Hell On Heels(109)
“You really consider me your best friend?” he blubbered. “I have never had a best friend in all my three hundred years. I’ve tried, but I just…” He broke down and let her rip.
“Yes, you’re my best friend, you idiot. Stop crying. Now.” Snark I could deal with. Tears? Not so much.
“Oh my god, I just feel so happy,” he gushed. “And I want you to know if you change your mind about the boyfriend thing just wink at me four times and I’ll stick my tongue down your throat.”
“Thanks, I’ll keep that in mind.”
“Anything for my best friend. Ohhh Essie, are there any gay bars in Hung?”
This was going to be a wonderful trip.
***
One way in to Hung Island, Georgia. One way out. The bridge was long and the ocean was beautiful. Sun glistened off the water and sparkled like diamonds. Dwayne was quiet for the first time in fifteen hours. As we pulled into town, my gut clenched and I started to sweat. This was stupid—so very stupid. The nostalgic pull of this place was huge and I felt sucked back in immediately.
“Holy Hell,” Dwayne whispered. “It’s beautiful here. How did you leave this place?”
He was right. It was beautiful. It had the small town feel mixed up with the ocean and land full of wild grasses and rolling hills. How did I leave?
“I left because I hate it here,” I lied. “We’ll do the job, castrate the alpha with a butter knife and get out. You got it?”
“Whatever you say, best friend. Whatever you say.” He grinned.
“I’m gonna drop you off at my Grandma Bobby Sue’s. She doesn’t exactly know we’re coming so you have to be on your best behavior.”
“Will you be?”
“Will I be what?” God, Vamps were tiresome.
“On your best behavior.”
“Absolutely not. We’re here.”
I stopped my crappy car in front of a charming old Craftsman. Flowers covered every inch of the yard. It was a literal explosion of riotous color and I loved it. Granny hated grass—found the color offensive. It was the home I grew up in. Granny BS, as everyone loved to call her, had raised me after my parents died in a horrific car accident when I was four. I barely remembered my parents, but Granny had told me beautiful bedtime stories about them my entire childhood.
“OMG, this place is so cute I could scream.” Dwayne squealed and jumped out of the car into the blazing sunlight. All the stories about Vamps burning to ash or sparkling like diamonds in the sun were myth. The only thing that could kill Weres and Vamps were silver bullets, decapitation, fire and a silver stake in the heart.
Grabbing Dwayne by the neck of his muscle shirt, I stopped him before he went tearing into the house. “Granny is old school. She thinks Vamps are…you know.”
“Blood sucking leeches who should be eliminated?” Dwayne grinned from ear to ear. He loved a challenge. Crap.
“I wouldn’t go that far, but she’s old and set in her geezer ways. So if you have to, steer clear.”
“I’ll have her eating kibble out of my manicured lily white hand in no time at…holy shit!” Dwayne screamed and ducked as a blur of Granny BS came flying out of the house and tackled my ass in a bed of posies.
“Mother humper.” I grunted and struggled as I tried to shove all ninety-five pounds of pissed off Grandma Werewolf away from me.
“Gimme that stomach,” she hissed as she yanked up my shirt.
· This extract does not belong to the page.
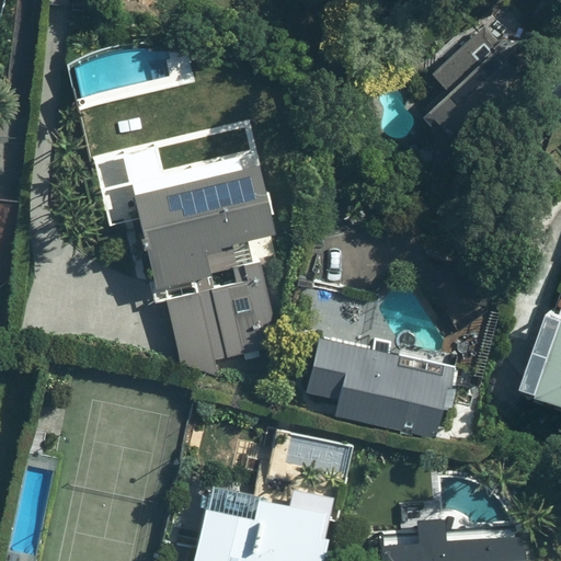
[(448,61),(442,66),(446,72),(435,80),(445,92),(420,111),(447,148),(528,88),(560,64),(515,3),(479,30),(472,21),(437,47),(448,61)]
Thank the Lord I was wearing a bra. Dwayne stood in mute shock and just watched me get my butt handed to me by my tiny granny, who even at eighty was the spitting image of a miniature Sophia Loren in her younger years.
“Get off of me, you crazy old bag,” I ground out and tried to nail her with a solid left. She ducked and backslapped my head.
“I said no tattoos and no piercings till you’re fifty,” she yelled. “Where is it?”
“Oh my GOD,” I screeched as I trapped her head with my legs in a scissors hold. “You need meds.”
“Tried ‘em. They didn’t work,” she grumbled as she escaped from my hold. She grabbed me from behind as I tried to make a run for my car and ripped out my bellybutton ring.
“Ahhhhhhgrhupcraaap, that hurt, you nasty old bat from Hell.” I screamed and looked down at the bloody hole that used to be really cute and sparkly. “That was a one carat diamond, you ancient witch.”
Both of her eyebrows shot up and I swear to god they touched her hairline.
“Okay, fine,” I muttered. “It was cubic zirconia, but it was NOT cheap.”
“Hookers have belly rings,” she snapped.
“No, hookers have pimps. Normal people have belly rings, or at least they used to,” I shot back as I examined the wound that was already closing up.